The new breathing device is designed to keep people out of the ICU and has been approved by the NHS

UCL staff have teamed up with Mercedes-AMG HPP (Mercedes-AMG High Performance Powertrains), the Mercedes team that work on Formula 1 engineering, to develop more Continuous Positive Airway Pressure (CPAP) devices.

CPAP machines are routinely used by the NHS to support patients in hospital or at home with breathing difficulties. They are less invasive than ventilators which deliver breaths directly to the lungs, but in order for the device to work the patient must undergo heavy sedation as the connection tube is inserted into the patients trachea.

Meanwhile, CPAP machines work by pushing an air-oxygen mix into the mouth and nose at a continuous rate, keeping airways open and increasing the amount of oxygen entering the lungs, a far less invasive procedure.

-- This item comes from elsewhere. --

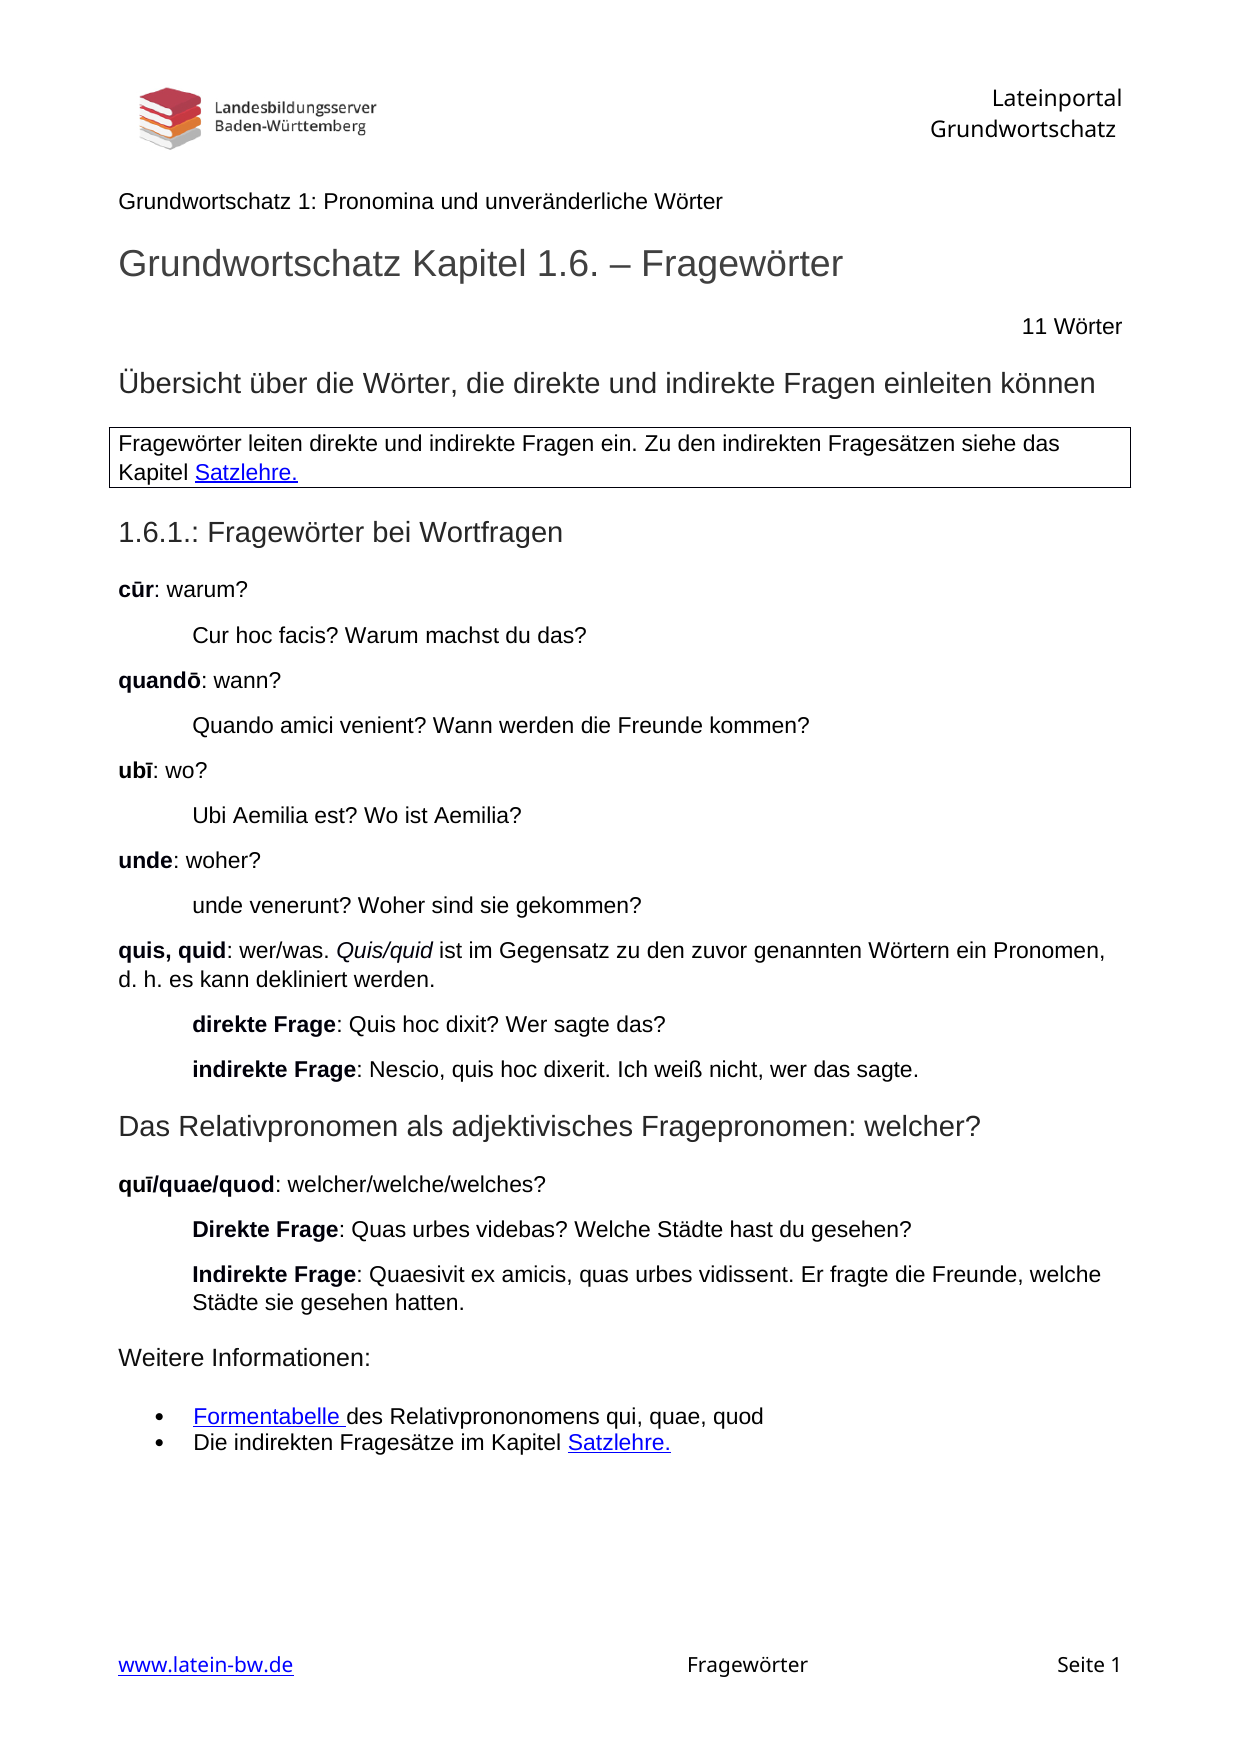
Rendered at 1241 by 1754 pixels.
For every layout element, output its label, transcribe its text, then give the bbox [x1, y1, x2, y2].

This allows patients to return to their homes if needed rather than overcrowding, already full ICU wards.

Since Wednesday 18th March, engineers at UCL and Mercedes-AMG-HPP as well as clinicians from UCLH (University College London Hospital) have been working to reverse engineer a device that can rapidly produce thousands of these devices. This has all been going on at UCL’s engineering hub ‘MechSpace’ on campus.

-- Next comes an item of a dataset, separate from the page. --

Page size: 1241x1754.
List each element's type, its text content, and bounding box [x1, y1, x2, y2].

100 devices are now being taken to UCLH to undergo clinical trials, with plans to roll out the devices in hospitals around the country as quickly as possible.

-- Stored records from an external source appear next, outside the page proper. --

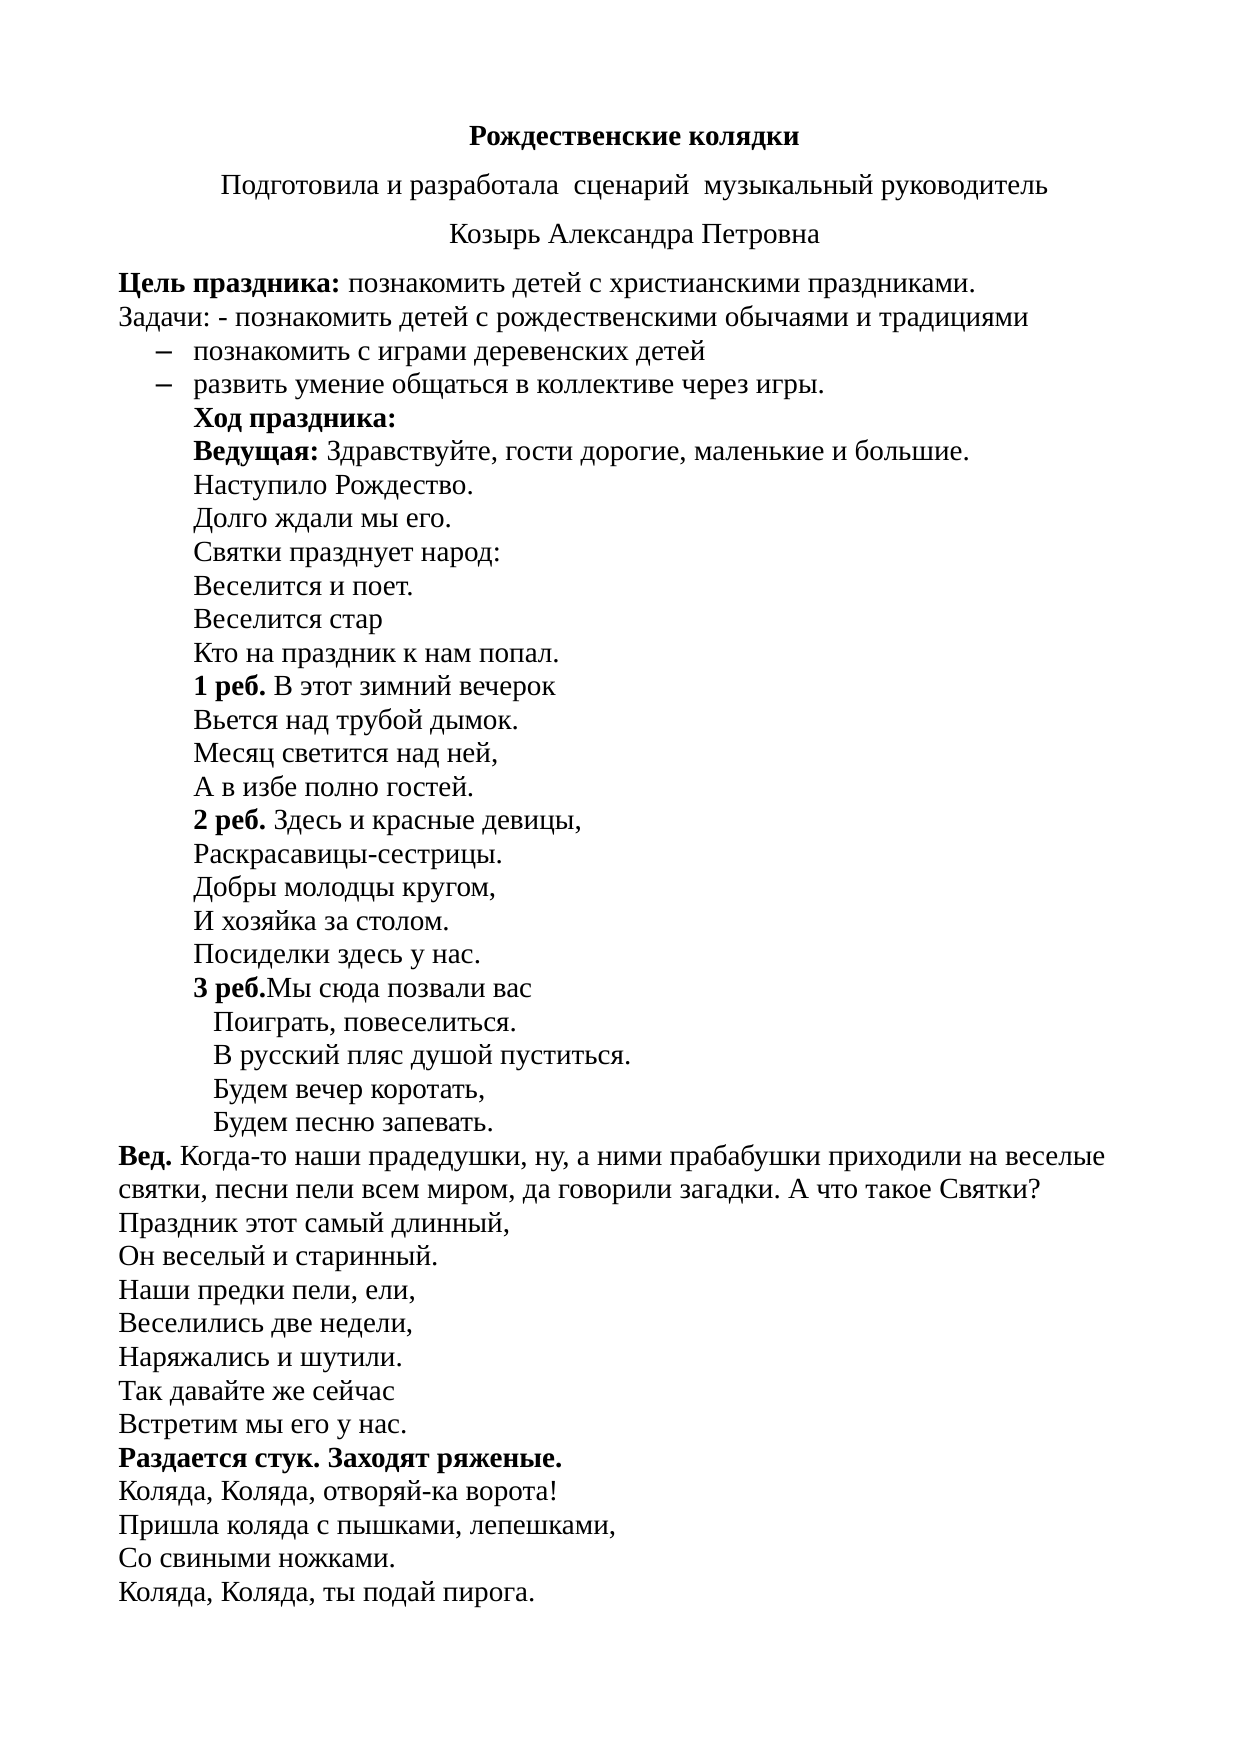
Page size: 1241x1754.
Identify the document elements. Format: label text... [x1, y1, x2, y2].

list Вьется над трубой дымок. [156, 702, 1122, 735]
list И хозяйка за столом. [156, 903, 1122, 937]
text Поиграть, повеселиться. [118, 1004, 1122, 1037]
text Веселились две недели, [118, 1306, 1122, 1339]
text Вед. Когда-то наши прадедушки, ну, а ними прабабушки приходили на веселые святки, песни пели всем миром, да говорили загадки. А что такое Святки? [118, 1138, 1122, 1205]
text Со свиными ножками. [118, 1540, 1122, 1574]
list Кто на праздник к нам попал. [156, 635, 1122, 668]
text Встретим мы его у нас. [118, 1406, 1122, 1440]
list А в избе полно гостей. [156, 769, 1122, 802]
text Пришла коляда с пышками, лепешками, [118, 1507, 1122, 1540]
text Цель праздника: познакомить детей с христианскими праздниками. [118, 266, 1122, 299]
text В русский пляс душой пуститься. [118, 1037, 1122, 1071]
text Коляда, Коляда, отворяй-ка ворота! [118, 1473, 1122, 1507]
text Коляда, Коляда, ты подай пирога. [118, 1574, 1122, 1607]
list Месяц светится над ней, [156, 735, 1122, 769]
text Подготовила и разработала сценарий музыкальный руководитель [147, 167, 1122, 201]
text Рождественские колядки [147, 118, 1122, 152]
list Веселится и поет. [156, 568, 1122, 601]
list Ведущая: Здравствуйте, гости дорогие, маленькие и большие. [156, 433, 1122, 467]
list Святки празднует народ: [156, 534, 1122, 568]
text Так давайте же сейчас [118, 1373, 1122, 1406]
text Раздается стук. Заходят ряженые. [118, 1440, 1122, 1473]
text Задачи: - познакомить детей с рождественскими обычаями и традициями [118, 299, 1122, 333]
text Будем вечер коротать, [118, 1071, 1122, 1104]
text Наши предки пели, ели, [118, 1272, 1122, 1306]
list 2 реб. Здесь и красные девицы, [156, 802, 1122, 836]
list Наступило Рождество. [156, 467, 1122, 501]
text Наряжались и шутили. [118, 1339, 1122, 1373]
list Долго ждали мы его. [156, 501, 1122, 534]
list познакомить с играми деревенских детей [156, 333, 1122, 366]
list Раскрасавицы-сестрицы. [156, 836, 1122, 869]
text Будем песню запевать. [118, 1104, 1122, 1138]
list Посиделки здесь у нас. [156, 937, 1122, 970]
text Праздник этот самый длинный, [118, 1205, 1122, 1238]
list Добры молодцы кругом, [156, 869, 1122, 903]
list развить умение общаться в коллективе через игры. [156, 366, 1122, 400]
list 3 реб.Мы сюда позвали вас [156, 970, 1122, 1004]
text Он веселый и старинный. [118, 1238, 1122, 1272]
list 1 реб. В этот зимний вечерок [156, 668, 1122, 702]
list Веселится стар [156, 601, 1122, 635]
list Ход праздника: [156, 400, 1122, 433]
text Козырь Александра Петровна [147, 216, 1122, 250]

UCL gave the statement: “The collaboration, supported by the National Institute for Health Research UCLH Biomedical Research Centre, demonstrates the way that universities, the NHS and industry are coming together to help the national response to the Covid-19 coronavirus outbreak, by providing vital technologies to the NHS which can enable them to care for patients who require respiratory support.”

The Engineer involved in the project Professor Tim Baker (UCL Mechanical Engineering) said: “Given the urgent need, we are thankful that we were able to reduce a process that could take years down to a matter of days.

“From being given the brief, we worked all hours of the day, disassembling and analysing an off-patent device. Using computer simulations, we improved the device further to create a state-of-the-art version suited to mass production.

“We were privileged to be able to call on the capability of Formula One – a collaboration made possible by the close links between UCL Mechanical Engineering and HPP.”

UCLH critical care consultant Professor Mervyn Singer, UCL Medicine, said: “These devices will help to save lives by ensuring that ventilators, a limited resource, are used only for the most severely ill.”